*** RECORDS SHOWN ***
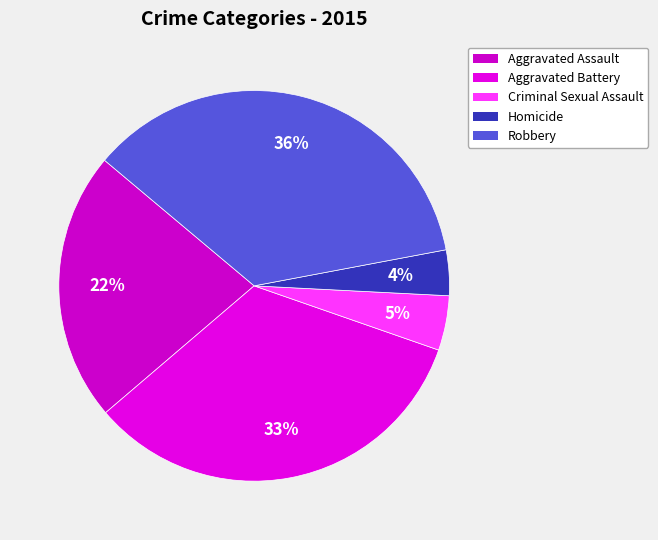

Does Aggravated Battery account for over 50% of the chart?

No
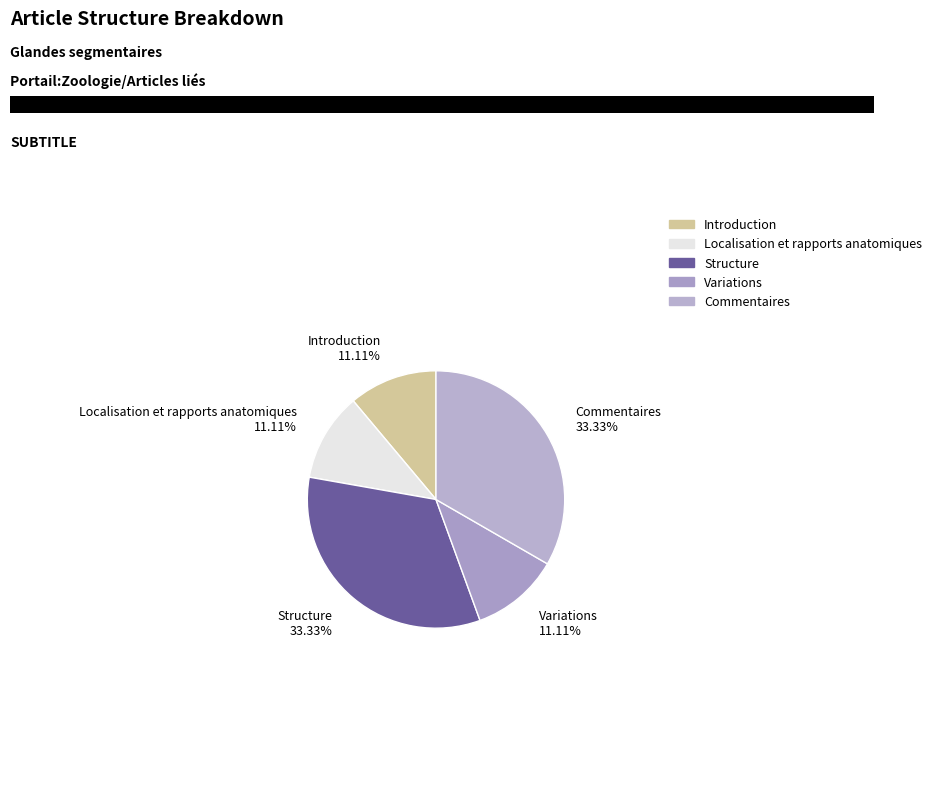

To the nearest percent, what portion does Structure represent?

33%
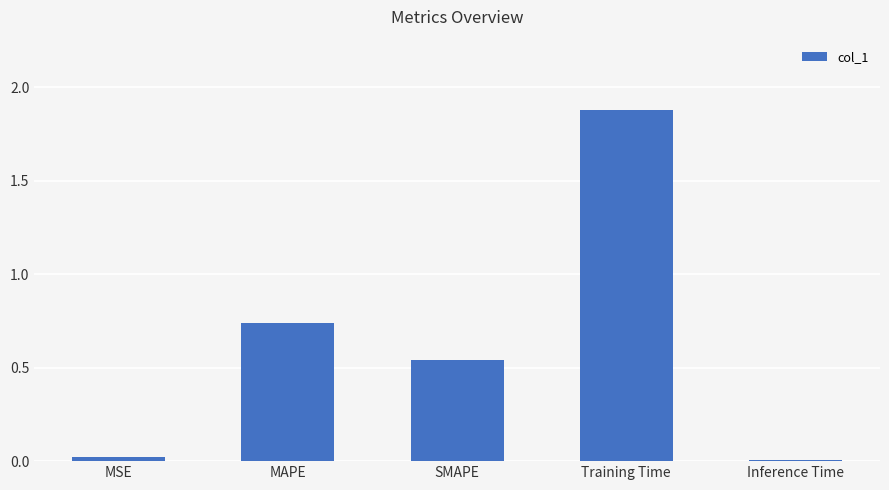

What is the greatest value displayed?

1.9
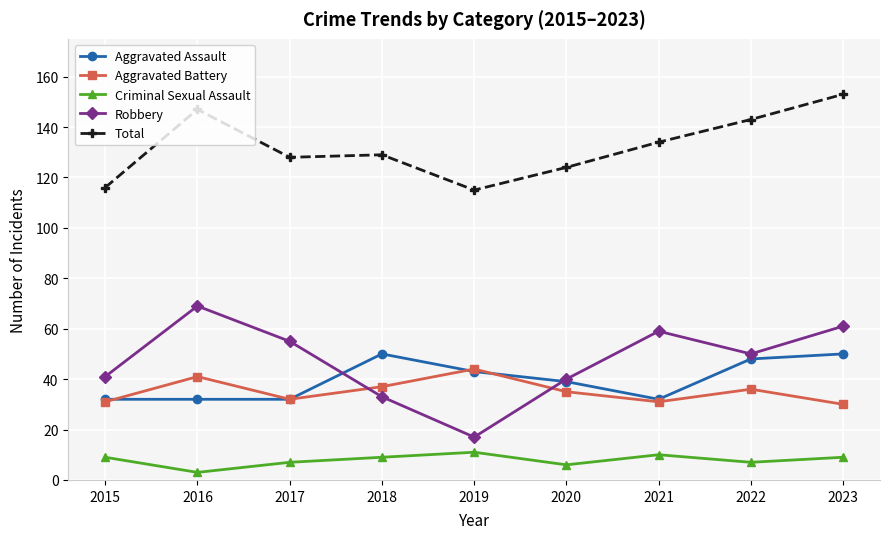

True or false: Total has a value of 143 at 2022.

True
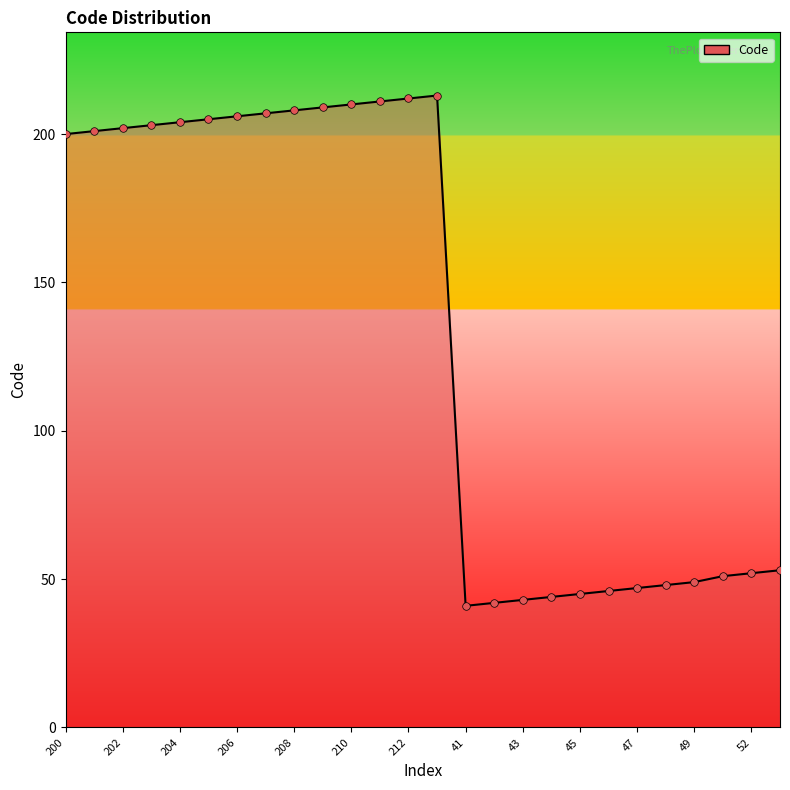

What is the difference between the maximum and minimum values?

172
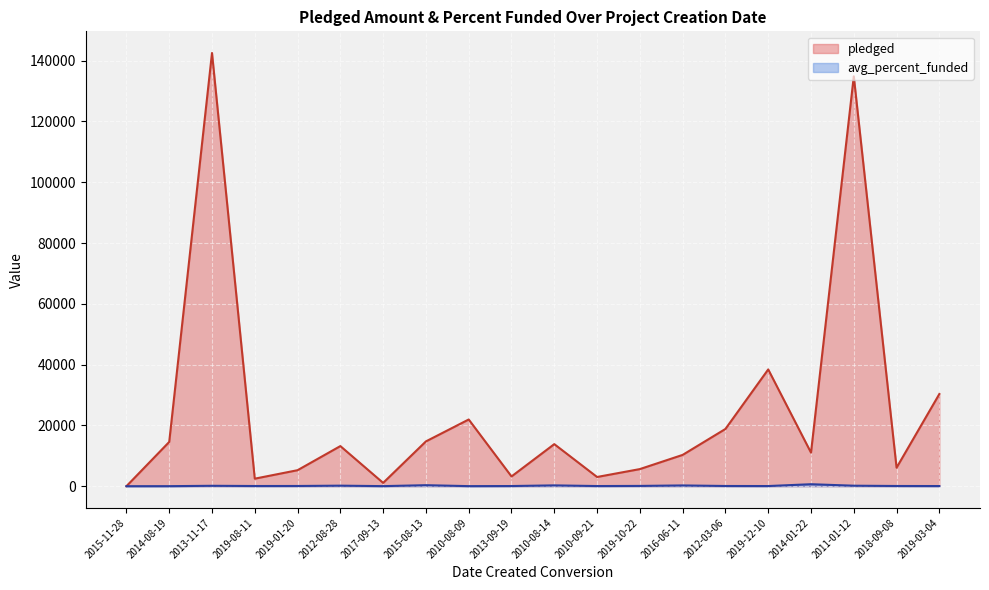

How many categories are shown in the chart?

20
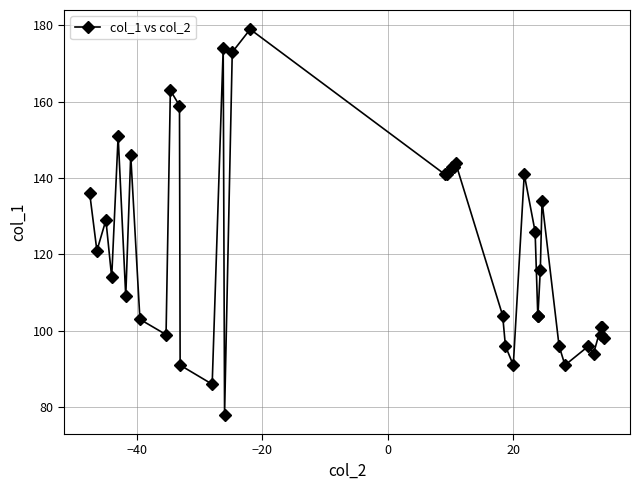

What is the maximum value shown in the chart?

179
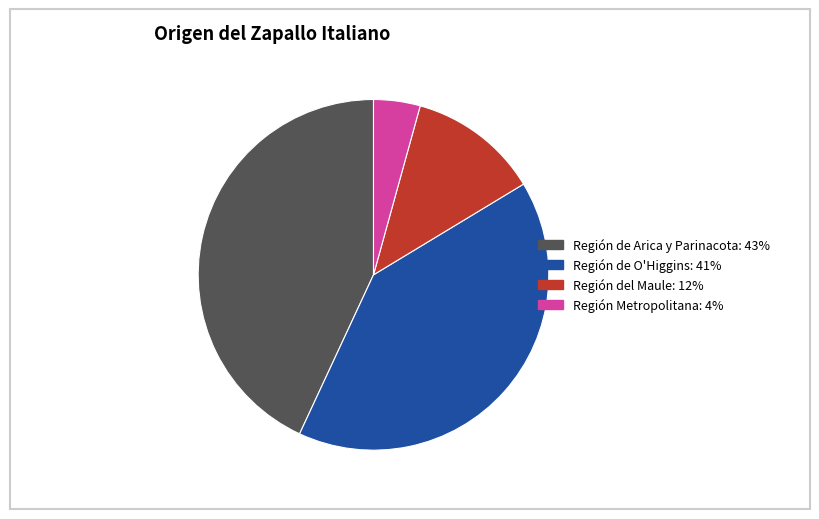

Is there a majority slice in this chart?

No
*** End of RECORDS SHOWN ***
WORK INSTRUCTION: Format the records above as a Markdown table with two columns, Row and Line, one numbered row per text line. Skip blank lines and leave the pictures out.

RESULT BELOW:
| Row | Line |
|---|---|
| 1 | Does Aggravated Battery account for over 50% of the chart? |
| 2 | No |
| 3 | To the nearest percent, what portion does Structure represent? |
| 4 | 33% |
| 5 | What is the greatest value displayed? |
| 6 | 1.9 |
| 7 | True or false: Total has a value of 143 at 2022. |
| 8 | True |
| 9 | What is the difference between the maximum and minimum values? |
| 10 | 172 |
| 11 | How many categories are shown in the chart? |
| 12 | 20 |
| 13 | What is the maximum value shown in the chart? |
| 14 | 179 |
| 15 | Is there a majority slice in this chart? |
| 16 | No |